» EXERCISE REQUIREMENTS: Give the data again in its entirety, exactly as provided.

*** DATASET RECORDS Section Begins ***

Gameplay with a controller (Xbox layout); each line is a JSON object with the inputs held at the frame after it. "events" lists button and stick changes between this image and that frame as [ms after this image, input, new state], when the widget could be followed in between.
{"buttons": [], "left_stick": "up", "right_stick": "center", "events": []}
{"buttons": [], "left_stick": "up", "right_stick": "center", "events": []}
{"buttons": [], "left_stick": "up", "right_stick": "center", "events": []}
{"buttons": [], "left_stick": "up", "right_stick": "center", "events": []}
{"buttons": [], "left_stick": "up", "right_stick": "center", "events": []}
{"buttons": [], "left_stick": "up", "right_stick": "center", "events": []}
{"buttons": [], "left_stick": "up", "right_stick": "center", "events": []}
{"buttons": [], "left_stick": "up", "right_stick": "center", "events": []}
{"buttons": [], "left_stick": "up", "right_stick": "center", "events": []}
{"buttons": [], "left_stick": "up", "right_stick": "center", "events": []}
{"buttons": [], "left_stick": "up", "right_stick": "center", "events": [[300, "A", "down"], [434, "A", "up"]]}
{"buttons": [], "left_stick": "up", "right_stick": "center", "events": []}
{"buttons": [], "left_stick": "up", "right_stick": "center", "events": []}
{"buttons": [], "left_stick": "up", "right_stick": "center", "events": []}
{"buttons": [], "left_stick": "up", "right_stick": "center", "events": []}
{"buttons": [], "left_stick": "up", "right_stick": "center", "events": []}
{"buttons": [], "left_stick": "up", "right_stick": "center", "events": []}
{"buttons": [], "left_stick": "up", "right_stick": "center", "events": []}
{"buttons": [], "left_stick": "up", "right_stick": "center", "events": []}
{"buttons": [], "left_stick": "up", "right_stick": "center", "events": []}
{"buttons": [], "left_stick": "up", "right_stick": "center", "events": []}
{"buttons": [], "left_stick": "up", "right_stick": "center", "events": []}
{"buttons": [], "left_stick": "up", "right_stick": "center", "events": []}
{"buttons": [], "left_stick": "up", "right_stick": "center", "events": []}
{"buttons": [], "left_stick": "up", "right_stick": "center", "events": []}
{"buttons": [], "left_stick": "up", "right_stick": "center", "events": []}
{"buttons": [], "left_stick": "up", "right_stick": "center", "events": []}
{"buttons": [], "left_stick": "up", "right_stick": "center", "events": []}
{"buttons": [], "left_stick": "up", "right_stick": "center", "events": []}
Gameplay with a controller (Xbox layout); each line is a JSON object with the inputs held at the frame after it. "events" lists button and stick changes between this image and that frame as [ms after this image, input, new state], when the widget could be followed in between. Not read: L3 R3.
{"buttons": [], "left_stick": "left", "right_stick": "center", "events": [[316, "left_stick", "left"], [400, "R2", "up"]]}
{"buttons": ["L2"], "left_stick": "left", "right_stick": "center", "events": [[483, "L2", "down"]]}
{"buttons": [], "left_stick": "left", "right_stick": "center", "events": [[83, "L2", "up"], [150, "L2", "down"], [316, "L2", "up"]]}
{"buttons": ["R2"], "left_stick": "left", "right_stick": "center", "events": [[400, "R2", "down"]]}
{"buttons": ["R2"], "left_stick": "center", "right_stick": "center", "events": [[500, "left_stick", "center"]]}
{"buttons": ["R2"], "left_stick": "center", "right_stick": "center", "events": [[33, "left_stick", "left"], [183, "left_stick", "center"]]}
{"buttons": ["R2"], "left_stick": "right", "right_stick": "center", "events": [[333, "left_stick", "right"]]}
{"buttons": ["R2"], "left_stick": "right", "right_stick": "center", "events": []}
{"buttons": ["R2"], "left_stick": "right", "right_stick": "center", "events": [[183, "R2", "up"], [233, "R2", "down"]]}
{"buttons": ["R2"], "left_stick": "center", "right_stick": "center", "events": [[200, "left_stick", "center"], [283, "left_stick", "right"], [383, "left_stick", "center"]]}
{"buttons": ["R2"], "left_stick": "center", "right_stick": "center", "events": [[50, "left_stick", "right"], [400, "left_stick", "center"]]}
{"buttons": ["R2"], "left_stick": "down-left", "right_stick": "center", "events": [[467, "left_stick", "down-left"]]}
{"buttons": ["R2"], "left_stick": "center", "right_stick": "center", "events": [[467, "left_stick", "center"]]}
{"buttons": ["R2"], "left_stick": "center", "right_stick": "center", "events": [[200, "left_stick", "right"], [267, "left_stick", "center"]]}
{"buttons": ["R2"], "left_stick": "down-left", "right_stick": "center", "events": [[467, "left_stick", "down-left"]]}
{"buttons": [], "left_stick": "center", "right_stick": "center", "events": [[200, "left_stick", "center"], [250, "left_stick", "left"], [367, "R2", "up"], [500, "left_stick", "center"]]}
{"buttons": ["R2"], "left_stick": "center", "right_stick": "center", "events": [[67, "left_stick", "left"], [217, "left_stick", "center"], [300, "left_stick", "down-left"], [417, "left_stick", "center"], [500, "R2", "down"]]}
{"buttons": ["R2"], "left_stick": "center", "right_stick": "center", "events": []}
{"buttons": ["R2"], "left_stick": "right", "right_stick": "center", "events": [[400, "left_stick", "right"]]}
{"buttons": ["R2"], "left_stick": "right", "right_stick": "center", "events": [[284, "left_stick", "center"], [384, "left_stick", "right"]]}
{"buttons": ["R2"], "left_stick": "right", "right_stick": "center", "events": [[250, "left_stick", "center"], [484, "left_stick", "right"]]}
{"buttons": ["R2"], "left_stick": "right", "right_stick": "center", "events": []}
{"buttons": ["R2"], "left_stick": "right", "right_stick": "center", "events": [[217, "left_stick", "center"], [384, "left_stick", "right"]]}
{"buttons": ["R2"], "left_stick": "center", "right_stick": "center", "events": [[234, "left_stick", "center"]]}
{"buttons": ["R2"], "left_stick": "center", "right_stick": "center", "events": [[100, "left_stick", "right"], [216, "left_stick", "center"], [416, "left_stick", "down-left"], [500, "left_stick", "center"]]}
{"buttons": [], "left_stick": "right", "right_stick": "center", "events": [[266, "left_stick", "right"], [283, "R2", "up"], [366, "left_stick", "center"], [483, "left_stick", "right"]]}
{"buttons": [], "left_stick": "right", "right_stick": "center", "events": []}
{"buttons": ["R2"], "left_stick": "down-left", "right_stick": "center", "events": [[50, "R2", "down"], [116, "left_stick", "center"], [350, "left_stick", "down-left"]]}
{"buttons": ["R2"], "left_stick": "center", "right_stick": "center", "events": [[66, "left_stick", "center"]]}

*** DATASET RECORDS Section Ends ***

» SOLUTION FOR THIS PROBLEM:
Gameplay with a controller (Xbox layout); each line is a JSON object with the inputs held at the frame after it. "events" lists button and stick changes between this image and that frame as [ms after this image, input, new state], when the widget could be followed in between.
{"buttons": [], "left_stick": "up", "right_stick": "center", "events": []}
{"buttons": [], "left_stick": "up", "right_stick": "center", "events": []}
{"buttons": [], "left_stick": "up", "right_stick": "center", "events": []}
{"buttons": [], "left_stick": "up", "right_stick": "center", "events": []}
{"buttons": [], "left_stick": "up", "right_stick": "center", "events": []}
{"buttons": [], "left_stick": "up", "right_stick": "center", "events": []}
{"buttons": [], "left_stick": "up", "right_stick": "center", "events": []}
{"buttons": [], "left_stick": "up", "right_stick": "center", "events": []}
{"buttons": [], "left_stick": "up", "right_stick": "center", "events": []}
{"buttons": [], "left_stick": "up", "right_stick": "center", "events": []}
{"buttons": [], "left_stick": "up", "right_stick": "center", "events": [[300, "A", "down"], [434, "A", "up"]]}
{"buttons": [], "left_stick": "up", "right_stick": "center", "events": []}
{"buttons": [], "left_stick": "up", "right_stick": "center", "events": []}
{"buttons": [], "left_stick": "up", "right_stick": "center", "events": []}
{"buttons": [], "left_stick": "up", "right_stick": "center", "events": []}
{"buttons": [], "left_stick": "up", "right_stick": "center", "events": []}
{"buttons": [], "left_stick": "up", "right_stick": "center", "events": []}
{"buttons": [], "left_stick": "up", "right_stick": "center", "events": []}
{"buttons": [], "left_stick": "up", "right_stick": "center", "events": []}
{"buttons": [], "left_stick": "up", "right_stick": "center", "events": []}
{"buttons": [], "left_stick": "up", "right_stick": "center", "events": []}
{"buttons": [], "left_stick": "up", "right_stick": "center", "events": []}
{"buttons": [], "left_stick": "up", "right_stick": "center", "events": []}
{"buttons": [], "left_stick": "up", "right_stick": "center", "events": []}
{"buttons": [], "left_stick": "up", "right_stick": "center", "events": []}
{"buttons": [], "left_stick": "up", "right_stick": "center", "events": []}
{"buttons": [], "left_stick": "up", "right_stick": "center", "events": []}
{"buttons": [], "left_stick": "up", "right_stick": "center", "events": []}
{"buttons": [], "left_stick": "up", "right_stick": "center", "events": []}
Gameplay with a controller (Xbox layout); each line is a JSON object with the inputs held at the frame after it. "events" lists button and stick changes between this image and that frame as [ms after this image, input, new state], when the widget could be followed in between. Not read: L3 R3.
{"buttons": [], "left_stick": "left", "right_stick": "center", "events": [[316, "left_stick", "left"], [400, "R2", "up"]]}
{"buttons": ["L2"], "left_stick": "left", "right_stick": "center", "events": [[483, "L2", "down"]]}
{"buttons": [], "left_stick": "left", "right_stick": "center", "events": [[83, "L2", "up"], [150, "L2", "down"], [316, "L2", "up"]]}
{"buttons": ["R2"], "left_stick": "left", "right_stick": "center", "events": [[400, "R2", "down"]]}
{"buttons": ["R2"], "left_stick": "center", "right_stick": "center", "events": [[500, "left_stick", "center"]]}
{"buttons": ["R2"], "left_stick": "center", "right_stick": "center", "events": [[33, "left_stick", "left"], [183, "left_stick", "center"]]}
{"buttons": ["R2"], "left_stick": "right", "right_stick": "center", "events": [[333, "left_stick", "right"]]}
{"buttons": ["R2"], "left_stick": "right", "right_stick": "center", "events": []}
{"buttons": ["R2"], "left_stick": "right", "right_stick": "center", "events": [[183, "R2", "up"], [233, "R2", "down"]]}
{"buttons": ["R2"], "left_stick": "center", "right_stick": "center", "events": [[200, "left_stick", "center"], [283, "left_stick", "right"], [383, "left_stick", "center"]]}
{"buttons": ["R2"], "left_stick": "center", "right_stick": "center", "events": [[50, "left_stick", "right"], [400, "left_stick", "center"]]}
{"buttons": ["R2"], "left_stick": "down-left", "right_stick": "center", "events": [[467, "left_stick", "down-left"]]}
{"buttons": ["R2"], "left_stick": "center", "right_stick": "center", "events": [[467, "left_stick", "center"]]}
{"buttons": ["R2"], "left_stick": "center", "right_stick": "center", "events": [[200, "left_stick", "right"], [267, "left_stick", "center"]]}
{"buttons": ["R2"], "left_stick": "down-left", "right_stick": "center", "events": [[467, "left_stick", "down-left"]]}
{"buttons": [], "left_stick": "center", "right_stick": "center", "events": [[200, "left_stick", "center"], [250, "left_stick", "left"], [367, "R2", "up"], [500, "left_stick", "center"]]}
{"buttons": ["R2"], "left_stick": "center", "right_stick": "center", "events": [[67, "left_stick", "left"], [217, "left_stick", "center"], [300, "left_stick", "down-left"], [417, "left_stick", "center"], [500, "R2", "down"]]}
{"buttons": ["R2"], "left_stick": "center", "right_stick": "center", "events": []}
{"buttons": ["R2"], "left_stick": "right", "right_stick": "center", "events": [[400, "left_stick", "right"]]}
{"buttons": ["R2"], "left_stick": "right", "right_stick": "center", "events": [[284, "left_stick", "center"], [384, "left_stick", "right"]]}
{"buttons": ["R2"], "left_stick": "right", "right_stick": "center", "events": [[250, "left_stick", "center"], [484, "left_stick", "right"]]}
{"buttons": ["R2"], "left_stick": "right", "right_stick": "center", "events": []}
{"buttons": ["R2"], "left_stick": "right", "right_stick": "center", "events": [[217, "left_stick", "center"], [384, "left_stick", "right"]]}
{"buttons": ["R2"], "left_stick": "center", "right_stick": "center", "events": [[234, "left_stick", "center"]]}
{"buttons": ["R2"], "left_stick": "center", "right_stick": "center", "events": [[100, "left_stick", "right"], [216, "left_stick", "center"], [416, "left_stick", "down-left"], [500, "left_stick", "center"]]}
{"buttons": [], "left_stick": "right", "right_stick": "center", "events": [[266, "left_stick", "right"], [283, "R2", "up"], [366, "left_stick", "center"], [483, "left_stick", "right"]]}
{"buttons": [], "left_stick": "right", "right_stick": "center", "events": []}
{"buttons": ["R2"], "left_stick": "down-left", "right_stick": "center", "events": [[50, "R2", "down"], [116, "left_stick", "center"], [350, "left_stick", "down-left"]]}
{"buttons": ["R2"], "left_stick": "center", "right_stick": "center", "events": [[66, "left_stick", "center"]]}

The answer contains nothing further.